# Ouch! Using his mouth when he's over excited!



## Skenney (Jul 10, 2005)

Only when he's very excited or playing with us, Rusty can get very mouthy! I've learned that when he's chewing something to replace it with something he can chew, which I'm trying. But what can I do?? The trainer said that dogs play with their mouth so they tend to get mouthy without meaning any harm. :help!:


----------



## Mara (Jun 24, 2005)

Yip loudly and tell him no bite, or easy and then don't play for a while. If a puppy he will learn you will ignore him for awhile


----------



## MegB (Jul 19, 2005)

Woody is about the same age as Rusty, and he does the same thing. He acts all sweet, and I can't wait to pet him, but as soon as I do, he gets mouthy. He doesn't bite, but it still makes petting him unpleasant. 
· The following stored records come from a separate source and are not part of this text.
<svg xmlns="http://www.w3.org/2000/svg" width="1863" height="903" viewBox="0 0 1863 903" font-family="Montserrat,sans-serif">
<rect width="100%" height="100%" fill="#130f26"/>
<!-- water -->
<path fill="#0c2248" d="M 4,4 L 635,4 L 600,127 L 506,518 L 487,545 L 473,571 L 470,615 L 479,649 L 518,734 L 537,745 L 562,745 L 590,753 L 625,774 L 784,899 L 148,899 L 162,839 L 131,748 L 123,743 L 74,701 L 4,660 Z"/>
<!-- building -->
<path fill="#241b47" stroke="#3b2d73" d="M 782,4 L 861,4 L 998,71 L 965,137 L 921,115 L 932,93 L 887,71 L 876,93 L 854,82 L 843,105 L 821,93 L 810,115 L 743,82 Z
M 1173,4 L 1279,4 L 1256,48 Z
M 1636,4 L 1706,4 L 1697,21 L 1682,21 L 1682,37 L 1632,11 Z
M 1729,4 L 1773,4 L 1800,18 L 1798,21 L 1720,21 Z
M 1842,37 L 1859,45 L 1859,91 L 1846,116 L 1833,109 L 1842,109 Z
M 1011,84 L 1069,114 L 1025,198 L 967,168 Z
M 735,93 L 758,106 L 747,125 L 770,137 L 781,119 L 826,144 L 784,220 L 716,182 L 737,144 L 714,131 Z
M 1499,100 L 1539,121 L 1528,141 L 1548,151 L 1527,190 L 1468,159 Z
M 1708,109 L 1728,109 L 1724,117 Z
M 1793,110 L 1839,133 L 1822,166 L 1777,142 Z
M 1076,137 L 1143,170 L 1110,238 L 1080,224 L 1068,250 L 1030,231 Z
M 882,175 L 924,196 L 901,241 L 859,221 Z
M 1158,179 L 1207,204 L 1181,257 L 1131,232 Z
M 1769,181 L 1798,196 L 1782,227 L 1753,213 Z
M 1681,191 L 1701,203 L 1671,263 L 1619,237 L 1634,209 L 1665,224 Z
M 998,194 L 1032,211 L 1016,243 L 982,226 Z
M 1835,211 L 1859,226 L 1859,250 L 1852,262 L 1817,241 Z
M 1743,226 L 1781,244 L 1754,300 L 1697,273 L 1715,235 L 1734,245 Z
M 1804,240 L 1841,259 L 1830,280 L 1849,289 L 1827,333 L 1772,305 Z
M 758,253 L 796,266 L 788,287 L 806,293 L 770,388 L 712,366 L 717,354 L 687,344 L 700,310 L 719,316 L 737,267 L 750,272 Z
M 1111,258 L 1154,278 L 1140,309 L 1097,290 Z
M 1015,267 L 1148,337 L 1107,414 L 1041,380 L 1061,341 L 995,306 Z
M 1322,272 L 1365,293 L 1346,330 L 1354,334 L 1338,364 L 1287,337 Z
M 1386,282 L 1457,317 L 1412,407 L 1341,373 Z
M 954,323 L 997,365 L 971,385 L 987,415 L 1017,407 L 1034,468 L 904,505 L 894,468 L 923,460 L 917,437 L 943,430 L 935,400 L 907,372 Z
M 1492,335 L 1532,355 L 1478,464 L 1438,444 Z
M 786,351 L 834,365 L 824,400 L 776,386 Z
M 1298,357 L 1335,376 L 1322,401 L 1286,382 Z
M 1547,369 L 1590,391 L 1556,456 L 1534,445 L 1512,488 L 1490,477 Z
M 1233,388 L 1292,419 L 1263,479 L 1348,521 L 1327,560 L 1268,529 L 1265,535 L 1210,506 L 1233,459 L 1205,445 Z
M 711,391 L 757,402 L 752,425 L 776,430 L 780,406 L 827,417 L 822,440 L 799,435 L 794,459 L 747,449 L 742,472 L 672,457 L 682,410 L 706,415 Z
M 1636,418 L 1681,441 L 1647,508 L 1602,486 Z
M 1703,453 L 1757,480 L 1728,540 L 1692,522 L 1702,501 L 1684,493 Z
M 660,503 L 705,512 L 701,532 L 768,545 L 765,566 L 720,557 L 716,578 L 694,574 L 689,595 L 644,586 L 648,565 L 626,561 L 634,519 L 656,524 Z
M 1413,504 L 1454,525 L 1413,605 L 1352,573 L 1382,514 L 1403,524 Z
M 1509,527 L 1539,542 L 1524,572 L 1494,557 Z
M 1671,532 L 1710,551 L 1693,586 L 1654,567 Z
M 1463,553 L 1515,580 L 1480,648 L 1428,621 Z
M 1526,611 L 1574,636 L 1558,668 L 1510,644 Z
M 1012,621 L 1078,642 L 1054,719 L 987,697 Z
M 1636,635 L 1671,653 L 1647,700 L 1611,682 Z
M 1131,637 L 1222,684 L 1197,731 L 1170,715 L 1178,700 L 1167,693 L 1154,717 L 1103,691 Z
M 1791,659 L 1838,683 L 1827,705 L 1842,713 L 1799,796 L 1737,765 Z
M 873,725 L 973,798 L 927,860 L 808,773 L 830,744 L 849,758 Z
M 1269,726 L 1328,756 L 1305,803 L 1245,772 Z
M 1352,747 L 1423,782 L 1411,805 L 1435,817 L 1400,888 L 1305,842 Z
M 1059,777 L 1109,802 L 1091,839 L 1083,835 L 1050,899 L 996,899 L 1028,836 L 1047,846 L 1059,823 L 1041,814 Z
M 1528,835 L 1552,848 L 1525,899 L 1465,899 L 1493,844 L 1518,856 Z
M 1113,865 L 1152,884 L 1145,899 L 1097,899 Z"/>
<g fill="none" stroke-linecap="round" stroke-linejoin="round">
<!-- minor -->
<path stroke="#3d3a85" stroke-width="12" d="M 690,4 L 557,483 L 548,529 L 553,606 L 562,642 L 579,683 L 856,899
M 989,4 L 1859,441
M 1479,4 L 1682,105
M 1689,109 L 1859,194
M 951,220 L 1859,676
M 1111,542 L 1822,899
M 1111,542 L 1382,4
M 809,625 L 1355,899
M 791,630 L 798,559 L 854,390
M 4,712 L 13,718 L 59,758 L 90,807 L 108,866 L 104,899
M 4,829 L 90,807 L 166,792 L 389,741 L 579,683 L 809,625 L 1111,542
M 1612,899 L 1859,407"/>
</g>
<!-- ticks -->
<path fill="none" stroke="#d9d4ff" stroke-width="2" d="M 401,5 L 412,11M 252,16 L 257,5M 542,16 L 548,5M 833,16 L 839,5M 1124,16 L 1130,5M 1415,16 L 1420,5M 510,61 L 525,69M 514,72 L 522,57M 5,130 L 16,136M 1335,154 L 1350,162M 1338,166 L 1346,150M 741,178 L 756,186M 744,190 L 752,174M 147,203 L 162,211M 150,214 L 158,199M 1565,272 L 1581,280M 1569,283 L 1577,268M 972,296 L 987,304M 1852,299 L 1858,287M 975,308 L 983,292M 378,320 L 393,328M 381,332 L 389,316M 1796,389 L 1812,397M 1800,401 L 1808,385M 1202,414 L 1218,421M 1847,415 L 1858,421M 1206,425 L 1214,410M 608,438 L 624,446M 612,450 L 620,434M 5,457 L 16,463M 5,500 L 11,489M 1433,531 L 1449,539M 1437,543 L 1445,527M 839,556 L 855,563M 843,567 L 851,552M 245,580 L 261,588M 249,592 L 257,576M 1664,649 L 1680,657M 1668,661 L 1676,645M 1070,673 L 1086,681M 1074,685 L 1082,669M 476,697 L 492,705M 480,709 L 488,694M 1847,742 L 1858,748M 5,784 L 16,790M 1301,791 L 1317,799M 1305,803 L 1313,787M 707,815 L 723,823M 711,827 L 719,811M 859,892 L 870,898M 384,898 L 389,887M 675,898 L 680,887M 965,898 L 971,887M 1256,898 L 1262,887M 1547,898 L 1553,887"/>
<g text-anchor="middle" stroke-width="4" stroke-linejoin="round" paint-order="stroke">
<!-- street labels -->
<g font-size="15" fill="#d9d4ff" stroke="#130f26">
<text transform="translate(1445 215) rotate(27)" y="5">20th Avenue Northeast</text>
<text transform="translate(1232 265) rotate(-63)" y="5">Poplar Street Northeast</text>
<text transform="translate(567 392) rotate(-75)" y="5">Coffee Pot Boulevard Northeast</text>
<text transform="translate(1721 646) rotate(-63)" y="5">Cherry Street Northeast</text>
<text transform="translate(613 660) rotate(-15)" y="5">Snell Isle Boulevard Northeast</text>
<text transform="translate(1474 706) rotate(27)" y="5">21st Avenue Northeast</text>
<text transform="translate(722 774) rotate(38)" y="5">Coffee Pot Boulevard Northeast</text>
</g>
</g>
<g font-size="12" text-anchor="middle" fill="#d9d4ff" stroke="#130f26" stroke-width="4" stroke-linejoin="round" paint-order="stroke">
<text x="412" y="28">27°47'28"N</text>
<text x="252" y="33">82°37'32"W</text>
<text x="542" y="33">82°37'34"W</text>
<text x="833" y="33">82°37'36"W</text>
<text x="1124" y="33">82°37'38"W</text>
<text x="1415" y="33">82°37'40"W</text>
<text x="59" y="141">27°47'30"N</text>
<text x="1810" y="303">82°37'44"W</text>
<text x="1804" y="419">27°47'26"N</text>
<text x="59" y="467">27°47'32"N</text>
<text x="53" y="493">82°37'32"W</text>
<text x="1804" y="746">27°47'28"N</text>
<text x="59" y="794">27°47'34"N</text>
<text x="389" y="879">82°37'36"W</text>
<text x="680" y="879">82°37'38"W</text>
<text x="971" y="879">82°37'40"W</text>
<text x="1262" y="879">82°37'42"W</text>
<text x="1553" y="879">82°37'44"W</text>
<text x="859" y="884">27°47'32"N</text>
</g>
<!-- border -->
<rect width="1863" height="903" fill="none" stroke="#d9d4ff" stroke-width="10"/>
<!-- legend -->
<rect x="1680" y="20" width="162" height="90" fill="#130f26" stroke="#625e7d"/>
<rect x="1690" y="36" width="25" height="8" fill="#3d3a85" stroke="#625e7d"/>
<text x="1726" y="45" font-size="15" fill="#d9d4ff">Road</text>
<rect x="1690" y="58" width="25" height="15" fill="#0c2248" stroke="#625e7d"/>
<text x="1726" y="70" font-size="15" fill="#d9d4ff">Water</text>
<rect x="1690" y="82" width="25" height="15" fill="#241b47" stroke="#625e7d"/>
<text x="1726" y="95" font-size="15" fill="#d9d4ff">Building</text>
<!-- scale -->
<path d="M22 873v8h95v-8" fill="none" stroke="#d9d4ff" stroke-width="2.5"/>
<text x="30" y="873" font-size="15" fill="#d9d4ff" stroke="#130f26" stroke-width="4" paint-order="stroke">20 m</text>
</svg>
Does it really work to ignore him for a minute? I try that--saying no and walking away, but he follows me! Then, I try to pet him again, and he gets mouthy again, and before long, he has turned it into a too-rough game. I have kept at it though, I am hoping that my persistence and his maturing will help it to come to a stop...someday.


----------



## Skenney (Jul 10, 2005)

I'm trying but it isn't working yet... we'll keep being persistent though. He does the same thing though, follows you around and when you go to pet him again if he's in that playful mood you get nipped. Oh, and Rusty will not give up on your hands. If I'm on the couch and my feet are nearby, he'll nip those too. 

I know he means no harm but it doesn't feel good! I'm nervous that he'll do it to a guest who may get freaked out too. Not all of us are as easy going with dogs. I have my third training class tonight and I'm going to bring it up, I'll let you know how she answers!


----------



## MegB (Jul 19, 2005)

Thanks, I am curious to know what she has to say.


----------



## Skenney (Jul 10, 2005)

The trainer at our class advocates ignoring your dog when they're trying to get your attention in a negative way. She said that even saying No! or reacting in some way still gives the dog what he wanted, which is your attention. She claims the best way to stop them is to ignore them, then pay attention to them positively by playing or whatever. We'll see if it works.....


----------



## timberwolfe (Apr 15, 2005)

Your trainer is correct. Negative attention is still attention to the dog.

I start with turning my back for 20-30 seconds. Totally ignore him. If he comes to you, do not give him any attention. It should be you, not the dog who determines when the time is enough. If he continues to play rough, then I would lock him in a room for a time-out for a few minutes.

Another thing I would do is turn it into a mini training session, if you have reliable sit/stay. 

Example: the dog starts playing rough and you try ignoring him. Rough play continues so instead of a time-out, I ask for something positive for him to do. Like "Sit". He sits and now he is deserving of positive attention. I then ask for a stay and walk 10 feet away. I then go back and praise (click and treat for us clicker trainers). I continue working on stays, come, or whatever level you are at with training. I have turned his energy and his craving for attention into something positive.


----------



## goldensonly (Jun 13, 2005)

A lifesaver for me has been a different technique that I've
never read about on any forum.... It works GREAT for me 
and my puppers.

As the puppy or dog tries to mouth you...whatever he is "biting"
and I know it's not hurting..it's just irritating... force that object
into his mouth, making him back up away from you. This will force
his mouth open in a way that he does not like. 

There is NOTHING that hurts the dog and they will stop this
behavior after a few times because it makes them so uncomfortable.

Now...before I get blasted... I use the term "force", but there
is nothing violent or forceful about it... you will be surprised when
your pup puts his mouth on your arm, and you go towards him instead
of pulling away from him... his mouth will open and he will back away.

I learned this from my obedeince instructor for puppies and older dogs alike, and my puppies were not biters!!! It worked!!!

If anyone is more interested in this, but doesn't understand how
I explained it, I can get you some pictures!


----------



## shaneamber (Apr 20, 2005)

Martha,I use the same method.I have mine sit at my feet so they can't back up.When they start on my hand,I gently push it all the way in.They will wiggle and squirm,but will soon learn Not to use their mouth.
Shane


----------



## goldensonly (Jun 13, 2005)

That's great Shane! It's works really well, doesn't it!!


----------